Details about who exactly gets the blame for which of the myriad disasters during his administration are, however, as yet unclear.

Monday, December 01, 2008

Famous Idiots
Slvoj Zizek Edition

Adam Kirsch discusses that Zizek guy at TNR.

Let me note that I don't personally know any philosophers who take this guy seriously. In fact, most analytic philosophers (who, let me admit, have their own problems) wouldn't even recognize the guy's name. So don't blame us.

I had never heard of him until I was watching the special features on the Children of Men DVD. Some guy comes on and starts spewing complete nonsense. I mean, seriously: he made no sense whatsoever. The disk identified him as a philosopher, so I looked him up. Otherwise, I'd have never heard of Zizak at all.

Guys like this--and I'd put e.g. Derrida and Foucault and Lyotard in this camp--present us all with a dilemma. Prima facie, they sound like kooks...but, hey, lots of good philosophers sound like kooks on first contact. Kant comes to mind. So you can either ignore them or dig in and really try to figure them out. Thing is, life is short. After awhile in this biz, you can get fairly good at doing triage. I write guys like Mr. Z off fairly quickly because they are bullshitters. No doubt there are some decent points buried in their thousands of pages of published work. But folks like this are just fundamentally unserious. They are screwing around, studying, as Peirce would say, in a literary spirit, more concerned with saying things that are novel and provocative than in saying things that are reasonable and true. This "philosophy" is really a kind of mixture of philosophy and literature. Now, some literature aims at truth in some way, but often in an oblique, allusive way. These Po-Mo-ish Continental types seem are probably trying to get at the truth in some way and to some extent, but they are just to unserious and undisiciplined. They are bullshitters in Harry Frankfurt's sense--they don't care enough about the distinction between truth and falsehood

My view is that, if I'm going to spend thousands of hours studying somebody's writings, I've got to have some assurance that they're trustworthy, some reason to believe that I'm not just wasting my time. Without some such assurance, you are just buying a pig in a poke. Given the fact that life is short and intellectual energy is radically finite, this would not be an intelligent way to conduct your affairs. Kant is damnably difficult, and he may be completely wrong, but at least he's putting his heart and soul into trying to be right. His mistakes are honest mistakes. The same, I believe, cannot be said about many of the folks in Mr. Z's camp. This is something you can discern without reading the entire ouvre. And the clearer it becomes that you're reading a bullshitter, the less rational it becomes to keep going, even though there are bound to be bits of non-bullshit here and there.

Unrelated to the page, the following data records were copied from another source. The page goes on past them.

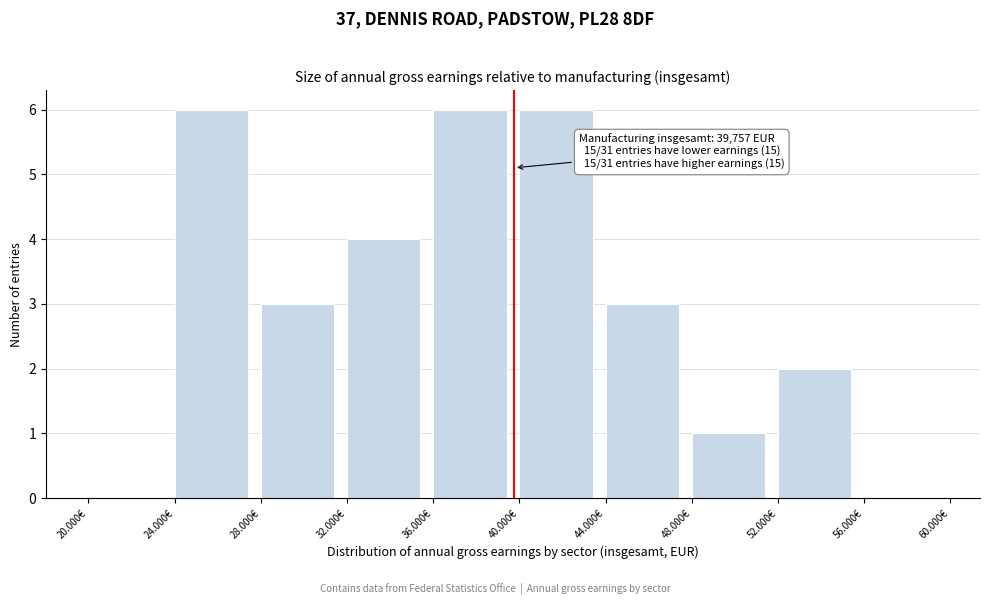

Reading left to right, list all the values displayed in this chart.

20.000€=0	24.000€=6	28.000€=3	32.000€=4	36.000€=6	40.000€=6	44.000€=3	48.000€=1	52.000€=2	56.000€=0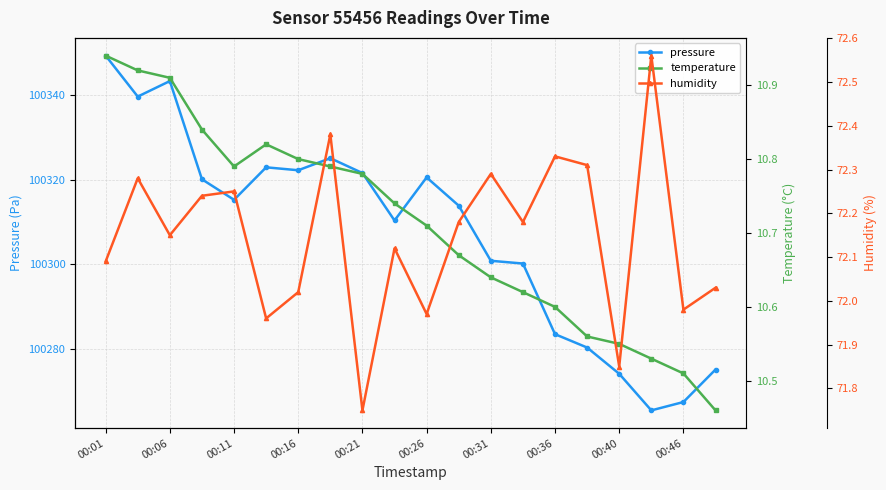

What is the greatest value displayed?

100349.2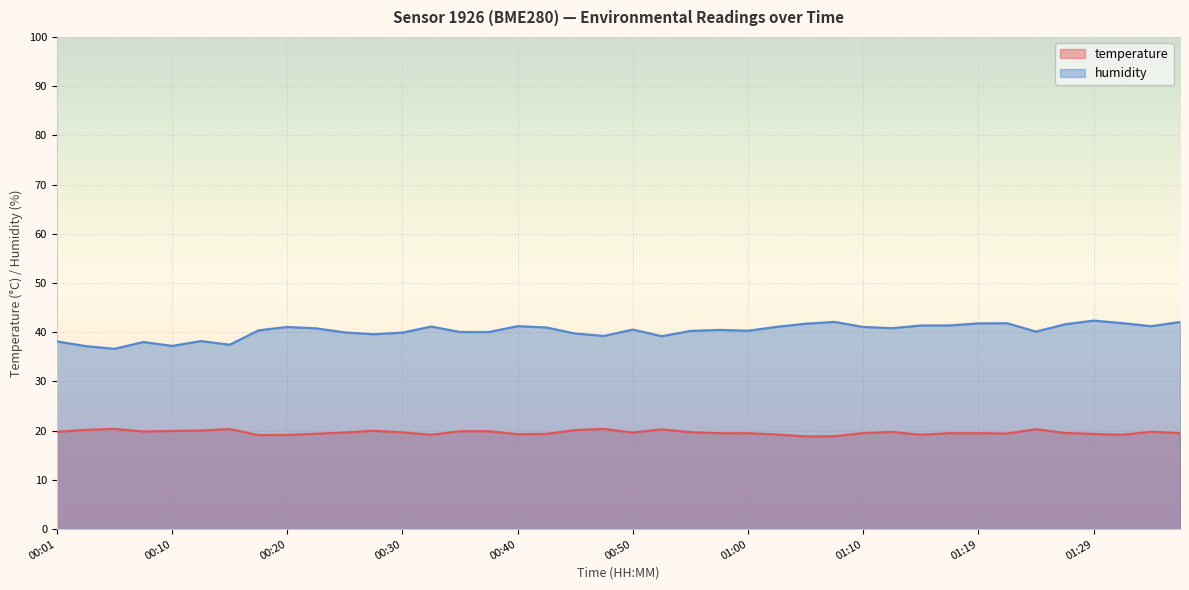

Reading left to right, what are all the values shown in this chart?

temperature: 00:01=19.8	00:03=20.2	00:06=20.4	00:08=19.8	00:10=19.9	00:13=20.0	00:15=20.3	00:18=19.1	00:20=19.1	00:23=19.4	00:25=19.6	00:28=20.0	00:30=19.7	00:33=19.2	00:35=19.9	00:37=19.9	00:40=19.3	00:42=19.3	00:45=20.1	00:47=20.4	00:50=19.6	00:52=20.3	00:55=19.7	00:57=19.5	01:00=19.5	01:02=19.2	01:05=18.8	01:07=18.9	01:10=19.5	01:12=19.7	01:14=19.2	01:17=19.5	01:19=19.5	01:22=19.4	01:24=20.3	01:27=19.5	01:29=19.3	01:32=19.2	01:34=19.8	01:37=19.5
humidity: 00:01=38.1	00:03=37.2	00:06=36.6	00:08=38.0	00:10=37.2	00:13=38.2	00:15=37.5	00:18=40.4	00:20=41.1	00:23=40.8	00:25=40.0	00:28=39.6	00:30=39.9	00:33=41.1	00:35=40.0	00:37=40.0	00:40=41.2	00:42=41.0	00:45=39.7	00:47=39.2	00:50=40.5	00:52=39.2	00:55=40.3	00:57=40.5	01:00=40.3	01:02=41.1	01:05=41.7	01:07=42.1	01:10=41.1	01:12=40.8	01:14=41.4	01:17=41.4	01:19=41.8	01:22=41.8	01:24=40.1	01:27=41.6	01:29=42.4	01:32=41.9	01:34=41.2	01:37=42.1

If you want a taste of Mr. Z's "philosophical" antics, just check out, for example, this gem and I think you'll see what I mean.

You might think that this guy is just a harmless buffoon, but I assure you, such folks are turning the minds of thousands of English (and LitCrit, etc.) students into mush. Reading guys like this actually makes you dumber, and I, like many other people, fear that it's not uncommon now for people to come out of many LitCrit and so-called "theory" classes being worse reasoners than they were when they walked in the door.
Go Green, Go Blue!

Those clever folks at the University of Michigan may have solved a good bit of our energy problem. Nice work, Wolverines!

[via Kleiman]
The Mumbai Attacks and Evil

In case you have somehow managed to forget what kind of people we're up against, Sullivan links to a story noting that the hostages were brutally tortured. Presumably no sane person will try to make excuses for this instance of mass murder. And presumably no one around these parts has any inclination to make such excuses. Still, perhaps it bears saying, no matter how obvious it is: the people who planned and carried out these attacks were/are evil. There is no plausible excuse for such mindless, soulless brutality.